While the "highway of death" gained international media attention, there were no reporters on another road out of Kuwait where a massive ground attack two days after the US had officially declared a ceasefire killed "not only Iraqi soldiers but civilians and children as well," according to Hersh. He added: "Many of the dead were buried soon after the engagement, and no accurate count of the victims could be made."
[The] offensive... was not so much a counterattack provoked by enemy fire as a systematic destruction of Iraqis who were generally fulfilling the requirements of the retreat; most of the Iraqi tanks travelled from the battlefield with their cannons reversed and secured, in a position known as travel-lock. According to these witnesses, the 24th [Infantry] faced little determined Iraqi resistance at any point during the war or its aftermath; they also said that [24th Infantry commander Barry] McCaffrey and other senior officers exaggerated the extent of Iraqi resistance throughout the war.
Hersh also reported allegations that Bradley Fighting Vehicles from the 24th Infantry had fired on more than 350 "captured and disarmed Iraqi soldiers, including Iraqi wounded who had been evacuated from a clearly marked hospital bus," and "it was not known how many of the Iraqis survived, if any."
There was similar destruction elsewhere. In a report to the UN Security Council following the withdrawal of US ground forces in 1991, then-Secretary General Javier Pérez de Cuéllar wrote that nothing his team "had seen or read quite prepared us for the particular form of devastation which has now befallen the country."
The recent conflict has wrought near-apocalyptic results upon the economic infrastructure of what had been, until January 1991, a rather highly urbanized and mechanized society. Now, most means of modern life support have been destroyed or rendered tenuous. Iraq has, for some time to come, been relegated to a pre-industrial age, but with all the disadvantages of post-industrial dependency on [modern technology].
Iraq would never fully recover, in large part due to crippling sanctions imposed by the UN at the request of the US and British.
For the first five years after the 1991 conflict ended, Iraq was barred from exporting oil - its lifeblood - and couldn't import food or life-saving medicines.
In 1995, The New York Times reported that "as many as 576,000 Iraqi children may have died since the end of the Persian Gulf war because of economic sanctions imposed by the Security Council, according to two scientists who surveyed the country for the Food and Agriculture Organization."
Researchers found that mortality rates for children under five had tripled during the war and its immediate aftermath. By , the rate had increased fivefold.

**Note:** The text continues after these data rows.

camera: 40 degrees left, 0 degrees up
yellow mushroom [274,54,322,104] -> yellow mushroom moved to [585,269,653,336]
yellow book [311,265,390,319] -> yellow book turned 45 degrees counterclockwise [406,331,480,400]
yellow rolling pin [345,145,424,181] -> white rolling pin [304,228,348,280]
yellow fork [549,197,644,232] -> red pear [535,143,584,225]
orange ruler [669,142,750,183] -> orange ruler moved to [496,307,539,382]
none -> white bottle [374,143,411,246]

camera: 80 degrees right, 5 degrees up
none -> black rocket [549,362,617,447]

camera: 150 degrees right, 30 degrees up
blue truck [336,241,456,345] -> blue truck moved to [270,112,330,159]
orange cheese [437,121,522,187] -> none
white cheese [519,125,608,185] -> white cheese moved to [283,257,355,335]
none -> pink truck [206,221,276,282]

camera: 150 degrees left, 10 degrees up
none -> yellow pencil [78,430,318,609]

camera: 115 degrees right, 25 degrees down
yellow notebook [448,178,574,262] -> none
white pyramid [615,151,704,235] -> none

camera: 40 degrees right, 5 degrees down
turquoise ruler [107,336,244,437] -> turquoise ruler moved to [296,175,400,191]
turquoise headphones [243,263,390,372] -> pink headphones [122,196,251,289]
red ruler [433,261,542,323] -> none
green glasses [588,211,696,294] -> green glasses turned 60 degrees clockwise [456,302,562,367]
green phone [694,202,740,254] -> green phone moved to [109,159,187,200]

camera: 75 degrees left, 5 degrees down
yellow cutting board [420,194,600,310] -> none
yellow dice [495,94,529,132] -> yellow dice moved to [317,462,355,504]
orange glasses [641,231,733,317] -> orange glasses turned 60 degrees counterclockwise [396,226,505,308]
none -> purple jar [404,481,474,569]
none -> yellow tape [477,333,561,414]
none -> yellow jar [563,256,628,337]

Deaths related to diarrheal diseases have tripled in an increasingly unhealthy environment... Water and sanitation systems have deteriorated, hospitals are functioning at 40 percent of capacity, food prices are high and many people are living on Government rations that provide only 1,000 calories a day.
A report by a coalition of human rights groups concluded, "Civilian suffering in Iraq is not an unexpected collateral effect, but a predictable result of the sanctions policy." In 1996, 60 Minutes host Leslie Stahl asked then-Secretary of State Madeleine Albright, "We have heard that a half-million children have died. That's more children than died in Hiroshima. Is the price worth it?" Albright responded, "I think this is a very hard choice, but the price -- we think the price is worth it."
And then there was the bombing. Lots of bombing. John Pilger reported for The Independent that "there is bombing almost every day: it is the longest Anglo-American aerial campaign since the Second World War; yet it is mostly ignored by the British and American media."